The advantages tend to flow from the effort to build epic stories for players to be a part of. When you put the player into a linear questline, you can more easily incorporate dramatic elements like foreshadowing, plot twists, and a satisfying climax that you know the player is going to be there for.

The disadvantages have been well-covered: If you're isolated into a personal story too much, you lose the sense of being in an open world that is filled with alternative potential adventures. It's more difficult to hop around and partake of the glories of several different zones at the same time, and harder to join up with friends whenever you like. Group quests become less-desirable.

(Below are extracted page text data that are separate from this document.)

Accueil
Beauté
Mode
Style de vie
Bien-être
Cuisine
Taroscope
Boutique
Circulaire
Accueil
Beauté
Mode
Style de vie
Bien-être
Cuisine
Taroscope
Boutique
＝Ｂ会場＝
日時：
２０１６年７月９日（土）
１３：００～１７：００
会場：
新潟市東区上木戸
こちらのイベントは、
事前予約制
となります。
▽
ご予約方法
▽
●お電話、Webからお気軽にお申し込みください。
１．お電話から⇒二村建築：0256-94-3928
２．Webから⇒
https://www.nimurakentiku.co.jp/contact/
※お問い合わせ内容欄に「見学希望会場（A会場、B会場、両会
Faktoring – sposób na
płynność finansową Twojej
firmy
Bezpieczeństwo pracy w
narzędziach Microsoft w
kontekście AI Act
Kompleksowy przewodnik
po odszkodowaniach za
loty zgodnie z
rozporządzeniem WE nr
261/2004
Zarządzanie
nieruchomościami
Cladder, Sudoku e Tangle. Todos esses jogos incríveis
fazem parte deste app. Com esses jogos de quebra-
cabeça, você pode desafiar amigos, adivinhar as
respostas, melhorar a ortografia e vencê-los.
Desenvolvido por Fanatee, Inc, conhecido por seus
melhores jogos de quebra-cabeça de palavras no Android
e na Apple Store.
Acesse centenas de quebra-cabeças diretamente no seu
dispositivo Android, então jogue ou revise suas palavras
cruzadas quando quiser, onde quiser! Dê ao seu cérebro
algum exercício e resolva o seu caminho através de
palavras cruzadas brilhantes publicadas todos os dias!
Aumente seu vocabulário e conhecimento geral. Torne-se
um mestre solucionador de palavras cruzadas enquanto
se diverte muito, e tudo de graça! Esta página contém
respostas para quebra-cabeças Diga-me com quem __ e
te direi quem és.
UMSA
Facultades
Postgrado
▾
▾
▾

As Dave Kosak and others have said before, we think we may have gone a bit too linear with Cataclysm. That informs one of our big philosophies for Mists of Pandaria: Give players more flexibility to play how they want to. We think that the solution may be to have linear story arcs, but have more of them in each zone, rather than making the whole zone one big story with a beginning, middle, and end. In addition to multiple linear quest lines, there will be smaller (and in some cases, one-off) quest hubs, and some of those hubs may be well off the beaten path.

To make that work, we've got to tweak the orientation of quest achievements. Rather than "vacuum up every single quest in the zone", we're aiming for achievements that reward completing the main story arcs. All in all, players should feel less like their time spent playing in a zone is exactly the same as every other player.